Using Computer Models To Replace Animal Tests For Heart Disease
Traditionally, newly developed drugs have been tested on animals so that any toxic effects can be caught before the drug is used by humans. However, putting animals through these types of experiments just for our own sake is ethically problematic. Furthermore, extrapolating the meaning of test results from non-human animals to humans limits the accuracy of those conclusions.
One alternative to animal testing is the use of human-based computer models. If such models are proven to be effective, they can replace testing on animals and potentially cost research less time and money, and cost far fewer animal lives. This study sought to evaluate how well human-based action potential (AP) models predict drug-induced arrhythmias (heart rate irregularities) when compared to traditional experimental methods that involve animals.
The O’Hara-Rudy dynamic model, which was created using data from over 140 real human hearts, served as a baseline to create 1,213 AP models that served as the controls for this study. Each model was created with its own unique ionic properties, thus allowing the models to simulate the range of differences in heart function across real human populations.
A total of 62 drugs with known cardiac effects (including some specifically meant to treat arrythmia) were considered. The effect of a range of concentration levels of each drug was simulated on the control models using Virtual Assay software developed at Oxford University. These computer simulations were tested specifically on their ability to classify drugs according to the drug’s risk (or lack thereof) for causing TdP, a serious and potentially fatal arrythmia. For comparison, the results from the computer models were compared to results from traditional experiments that tested the same drugs on animal models (e.g. rabbit hearts).
The simulations attempted to identify which drugs had a risk of causing TdP in two main ways: first, by looking for increases in the model’s action potential duration (APD) and second, by looking for repolarization abnormalities (RA). The APD method’s accuracy suffered from a relatively low specificity, meaning the method was prone to categorizing even safe drugs as risky. By contrast, the RA method was a lot better at recognizing safe drugs, and it was overall much more accurate in its classifications. This was illustrated by results which were based on simulating each drug’s effects in all of the AP models in order to make a binary classification of the drug as either risky or safe. Also, it’s worth noting that these results are based off of simulations of the 49 drugs with the more clear-cut known classifications: 24 were standardly known to be “high risk” for causing TdP, and 25 were known to not pose a risk of causing TdP.
When using the APD-based method, the simulations classified 80% of these 49 drugs correctly. Of the drugs that were commonly known to not increase the risk of TdP, the ADP method correctly categorized 64% as safe and miscategorized 36% as risky. By contrast, the RA method had a much higher specificity: of the drugs that were commonly known to not increase the risk of TdP, the RA method correctly categorized 92% as safe and miscategorized 8% as risky. Combined with its 100% sensitivity rate (all high-risk drugs were correctly categorized as risky), the RA method successfully categorized 96% of the 49 drugs.
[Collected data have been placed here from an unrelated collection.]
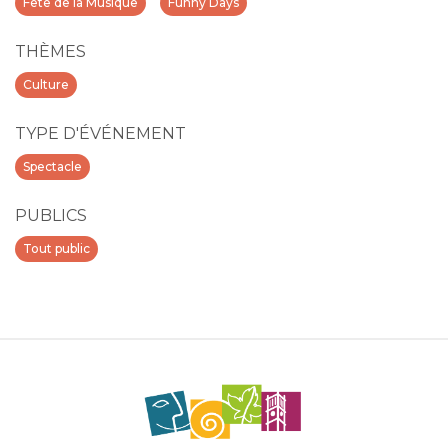
Fête de la Musique
Funny Days
THÈMES
Culture
TYPE D'ÉVÉNEMENT
Spectacle
PUBLICS
Tout public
These results indicate that when using the RA method to identify a drug’s risk of causing TdP, computer simulations display “sensitivity, specificity and accuracy higher or comparable to the ones obtained through animal studies.” For example, using the RA method, computer simulations classified 89% of the full set of 62 drugs correctly. By contrast, a previous study using the rabbit heart model to measure a drug’s risk of causing TdP correctly classified only 75% of the 64 drugs that were tested.
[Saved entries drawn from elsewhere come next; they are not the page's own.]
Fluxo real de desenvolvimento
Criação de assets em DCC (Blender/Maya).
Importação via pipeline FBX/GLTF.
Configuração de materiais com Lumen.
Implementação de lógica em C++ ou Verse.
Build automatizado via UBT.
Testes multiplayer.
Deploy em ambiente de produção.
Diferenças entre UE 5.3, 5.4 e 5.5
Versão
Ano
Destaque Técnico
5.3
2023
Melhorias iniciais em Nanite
Animal studies often try to identify TdP risk by looking for prolonged intervals, which indicate that the heart is taking too long to “rest” between beats. However, previous studies have found that classifications of TdP risk based on prolonged intervals in animal models only matches up with the clinically-known TdP risk status of a drug about 49% of the time. In fact, the FDA has approved 89% of the drugs that have been found to cause prolonged intervals. Using computer models also has another advantage: because an entire population of models with differing baseline physiologies were used, researchers could study the effects of a drug on specific heart types. This could allow researchers to identify subpopulations that are at higher risk for developing drug-induced TdP based on the ionic characteristics of their hearts.
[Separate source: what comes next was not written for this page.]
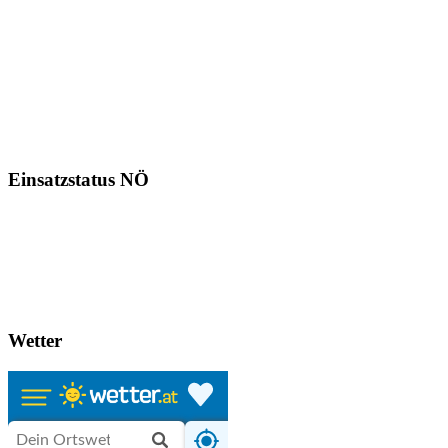
Einsatzstatus NÖ
Wetter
In conclusion, the study found that computer simulations are accurate enough to reduce the need for animal testing when it comes to identifying a given drug’s risk of causing TdP. Though the authors stop short of advocating complete and immediate elimination of animal models for drug-induced TdP risk, they believe that at least partial replacement of animal models by virtual models can improve drug testing quality and reduce costs. Animal advocates can use this study to educate others about how alternatives to animal testing work, and what benefits the alternatives bring. Additionally, students can advocate for the use of computer models (rather than animal models) in their science classes. Finally, those pursuing cardiology research can conduct additional studies into the use of computer simulations for heart problems.